Sur l’Europe, première élection importante à venir en 2019, qui pourra faire croire que nous sommes à équidistance entre Macron et Mélenchon ? Certes, nous sommes des opposants au gouvernement d’Edouard Philippe. Mais nous – la majorité sociale-démocrate du PS - sommes des opposants encore plus résolus à la vision européenne de Jean Luc Mélenchon. Entre un Macron qui dit vouloir renforcer l’intégration européenne, avancer sur l’harmonisation fiscale et sociale, œuvrer pour une Europe de la Défense d’un côté, et un Mélenchon qui moque le drapeau européen, entonne l’air thatchérien du « I want my money back », insulte l’Allemagne de Merkel et soutient tant qu’il le peut la Russie de Poutine, il ne peut pas y avoir photo pour un social-démocrate assumé.
 
Puis, en 2020, les socialistes partiront avec le niveau de mairies sortantes de plus de 30.000 habitants le plus faible de son histoire récente après la débâcle de 2014. Mais rien ne dit que ce niveau ne pourrait pas être ... encore plus faible après 2020. Or, tout le monde le subodore : chaque maire choisira ses alliés en fonction de considérations locales. Ici, avec le PC ou la France Insoumise. Ici avec la République en Marche.

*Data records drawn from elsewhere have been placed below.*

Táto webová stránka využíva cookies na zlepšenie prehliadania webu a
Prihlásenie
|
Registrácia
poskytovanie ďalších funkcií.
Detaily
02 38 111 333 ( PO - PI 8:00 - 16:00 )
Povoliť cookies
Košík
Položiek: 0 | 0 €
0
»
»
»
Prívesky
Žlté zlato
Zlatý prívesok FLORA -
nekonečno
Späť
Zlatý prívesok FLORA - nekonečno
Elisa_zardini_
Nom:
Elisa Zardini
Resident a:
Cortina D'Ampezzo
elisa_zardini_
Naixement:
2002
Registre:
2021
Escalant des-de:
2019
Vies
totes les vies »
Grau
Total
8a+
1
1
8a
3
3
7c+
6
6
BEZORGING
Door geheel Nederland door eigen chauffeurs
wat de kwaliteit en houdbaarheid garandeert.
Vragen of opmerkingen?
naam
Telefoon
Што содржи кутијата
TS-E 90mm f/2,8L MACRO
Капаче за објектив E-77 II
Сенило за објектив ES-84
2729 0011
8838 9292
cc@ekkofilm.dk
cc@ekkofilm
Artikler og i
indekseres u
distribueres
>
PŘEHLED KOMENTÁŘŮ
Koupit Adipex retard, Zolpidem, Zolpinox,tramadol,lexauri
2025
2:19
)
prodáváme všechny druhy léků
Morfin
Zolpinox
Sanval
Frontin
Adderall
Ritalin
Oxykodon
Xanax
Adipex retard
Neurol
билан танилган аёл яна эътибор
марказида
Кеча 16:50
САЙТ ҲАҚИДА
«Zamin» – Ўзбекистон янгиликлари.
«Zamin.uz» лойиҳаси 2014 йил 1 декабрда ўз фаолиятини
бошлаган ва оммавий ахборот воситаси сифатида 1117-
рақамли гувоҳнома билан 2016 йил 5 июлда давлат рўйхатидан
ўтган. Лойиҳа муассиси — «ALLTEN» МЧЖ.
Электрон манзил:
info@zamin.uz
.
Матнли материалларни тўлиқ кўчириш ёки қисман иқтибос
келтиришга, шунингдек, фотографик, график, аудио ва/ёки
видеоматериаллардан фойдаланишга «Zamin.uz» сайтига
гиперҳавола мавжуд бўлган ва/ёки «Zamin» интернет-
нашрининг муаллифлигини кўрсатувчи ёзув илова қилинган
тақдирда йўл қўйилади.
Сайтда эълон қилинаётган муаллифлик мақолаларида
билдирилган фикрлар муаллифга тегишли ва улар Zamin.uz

Ici avec les deux... C’est pourquoi pour se « refondre » le PS aurait plus intérêt à se concentrer sur la meilleure façon de se rendre de nouveau « aimable » aux français plutôt que de taper à bras raccourcis sur des gens avec lesquels un pragmatisme de bon aloi pourrait nous inciter à « discuter » le moment venu. Bref : gageons que nous aurons plus de chances de regagner la confiance des français en étant de nouveau attractifs qu’en pratiquant une opposition caricaturale envers Macron et une prise de distance définitive envers Benoît Hamon. N’insultons personne. Et surtout pas l’avenir...  C’est le moyen le plus sûr que nous avons de conserver le dernier atout qui nous reste : le réseau encore dense des municipalités socialistes.
Pour le PS, rien n’est gagné. Mais tout n’est pas non plus perdu.
 
Et c’est parce que je crois ce challenge exaltant que je resterai, pour ma part, adhérent du PS en 2018.